**Problem statement**
Retype the mailing-list reply below about memory allocation on the data path word for word, keeping every line and symbol unchanged.

**Selected text**
◇ ◇ ◇

You can't allocate memory on the data path.  The request might have
been issued by the storage layer and doing a GFP_KERNEL allocation
here risks dead-lock.

Failing the allocation is also not good.

Ideally you should make the hardware deal with the multiple of block
size data, and then handle the trailer in your driver.

But if it's too hard just send the whole thing to the fallback.

Cheers,
-- 
Email: Herbert Xu <herbert@gondor.apana.org.au>
Home Page: http://gondor.apana.org.au/~herbert/
PGP Key: http://gondor.apana.org.au/~herbert/pubkey.txt
Re: [PATCH v5 2/4] crypto: ti - Add support for AES-CTR in DTHEv2 driver
Posted by T Pratham 3 months, 1 week ago
Hi Herbert,
Thanks for review.

◇ ◇ ◇

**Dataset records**
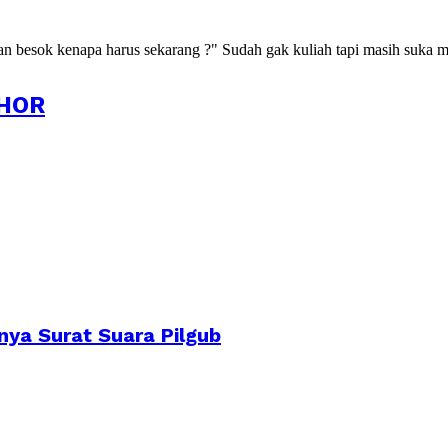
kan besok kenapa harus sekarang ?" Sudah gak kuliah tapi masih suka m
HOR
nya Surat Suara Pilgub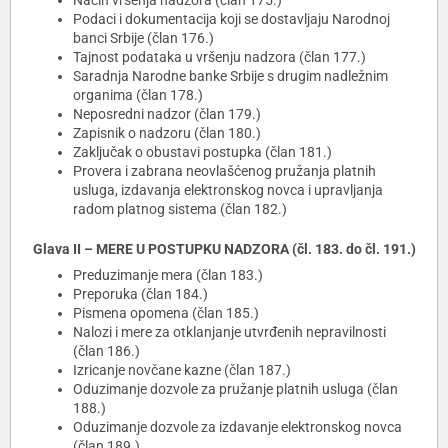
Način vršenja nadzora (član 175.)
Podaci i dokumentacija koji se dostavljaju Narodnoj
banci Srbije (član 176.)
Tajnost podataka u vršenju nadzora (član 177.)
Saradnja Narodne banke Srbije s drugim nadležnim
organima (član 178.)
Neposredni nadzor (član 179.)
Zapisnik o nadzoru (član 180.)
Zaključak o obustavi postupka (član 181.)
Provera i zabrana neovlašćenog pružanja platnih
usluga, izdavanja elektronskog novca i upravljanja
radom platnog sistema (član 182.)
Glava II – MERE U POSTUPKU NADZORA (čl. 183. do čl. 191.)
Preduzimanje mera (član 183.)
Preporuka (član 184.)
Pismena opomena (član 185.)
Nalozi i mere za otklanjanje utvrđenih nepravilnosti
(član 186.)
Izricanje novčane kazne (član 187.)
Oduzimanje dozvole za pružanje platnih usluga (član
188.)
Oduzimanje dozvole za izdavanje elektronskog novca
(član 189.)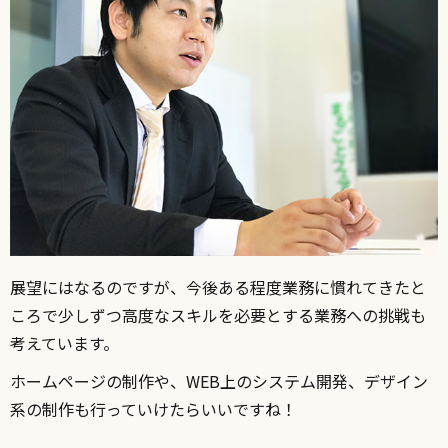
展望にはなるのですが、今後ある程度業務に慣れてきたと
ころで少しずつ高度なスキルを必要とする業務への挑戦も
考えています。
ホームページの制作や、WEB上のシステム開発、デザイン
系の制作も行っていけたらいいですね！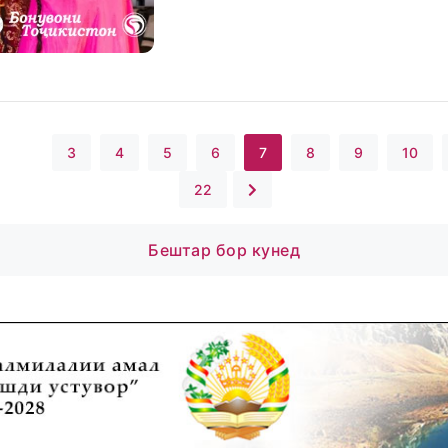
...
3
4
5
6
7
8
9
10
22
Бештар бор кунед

◇ ◇ ◇

**Expected answer**
You can't allocate memory on the data path.  The request might have
been issued by the storage layer and doing a GFP_KERNEL allocation
here risks dead-lock.

Failing the allocation is also not good.

Ideally you should make the hardware deal with the multiple of block
size data, and then handle the trailer in your driver.

But if it's too hard just send the whole thing to the fallback.

Cheers,
-- 
Email: Herbert Xu <herbert@gondor.apana.org.au>
Home Page: http://gondor.apana.org.au/~herbert/
PGP Key: http://gondor.apana.org.au/~herbert/pubkey.txt
Re: [PATCH v5 2/4] crypto: ti - Add support for AES-CTR in DTHEv2 driver
Posted by T Pratham 3 months, 1 week ago
Hi Herbert,
Thanks for review.